#### WHAT TO WORK ON
[1] In the passage on Quinn, what kind of space has Quinn been developing an idea to build?
[2] Write the next part of the passage on Quinn, picking up after its final sentence.

#### EXCERPTED TEXT

^^^^^^^^

After graduation, Quinn has dreams of making an even greater impact on LGBTQ+ representation in the improv scene. “The pandemic has drastically changed the improv landscape right now,” Quinn says. “I think that while theaters are closed for performances it could be a great opportunity to provide strong curriculum and training to change the toxic culture that exists not just in Denver improv but all over the country.”
Quinn has also been developing an idea to build a queer-friendly, sober lounge space. They’ve worked on the idea through One Year MBA class assignments during the program. And though starting the business might get put on pause due to the health crisis, they’re passionate about building inclusive spaces for the LGBTQ+ community.
Finding Commonality in the One Year MBA Cohort
“Our cohort has definitely had a unique experience since the pandemic hit,” Quinn reflects. “I’ll be honest, I’ve struggled to make personal connections with some of my classmates. I’m hearing impaired, so before we transitioned to online learning, I had a difficult time hearing people in class, and it was challenging for me to connect and communicate with folks in the lounge. I am also queer and non-binary, and it was a bit of a culture shock to be in a cohort with so many straight, cis-gendered people. Most of the people in my personal life are queer and very progressive, so the One Year MBA program has given me an opportunity to interact with a wider variety of people with differing viewpoints.”

^^^^^^^^

#### INFORMATION GIVEN
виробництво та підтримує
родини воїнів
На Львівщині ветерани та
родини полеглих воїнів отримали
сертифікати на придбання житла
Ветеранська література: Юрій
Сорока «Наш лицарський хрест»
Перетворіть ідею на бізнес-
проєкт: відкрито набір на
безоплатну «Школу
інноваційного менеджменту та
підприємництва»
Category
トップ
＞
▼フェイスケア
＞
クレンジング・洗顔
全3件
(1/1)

^^^^^^^^

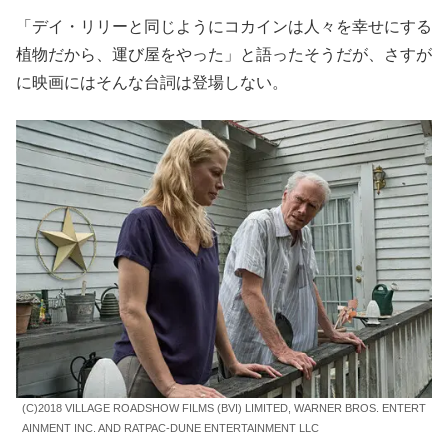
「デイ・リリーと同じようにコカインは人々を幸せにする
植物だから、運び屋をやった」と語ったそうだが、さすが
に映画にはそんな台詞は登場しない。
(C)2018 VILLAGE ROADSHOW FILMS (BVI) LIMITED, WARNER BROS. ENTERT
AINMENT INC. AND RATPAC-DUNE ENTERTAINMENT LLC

^^^^^^^^

#### TASK ANSWERS
[1] A queer-friendly, sober lounge space.

[2]
Although Quinn had some difficult making early connections with their classmates, they have found their stride through relationships with professors and group projects. “My advice to future One Year MBA students is to lean in to your cohort and don’t hold back,” Quinn shares. “If you’re like me, business may feel like an abstract idea and you might think dreams of working for yourself are just dreams. In reality, the people in this program could become your future business partners. If you really put thought and effort into projects, they could very well be the first building blocks of your next great career. Seek your people out early and stay in touch with them!”
Real-World Experience in the Consulting Courses
“I don’t think it’s an exaggeration to say that the consulting coursework changed my life,” Quinn says. “I found my voice there and discovered that consulting could be a very good fit for me in my career.”
Through the One Year MBA program’s consulting projects, Quinn has had the chance to work with real companies to solve business problems and approach challenges in a new way. “Our instructor, Jill Lohmiller, does a wonderful job of introducing consulting in a way that’s empowering. The real-world experience I got in those classes is priceless.”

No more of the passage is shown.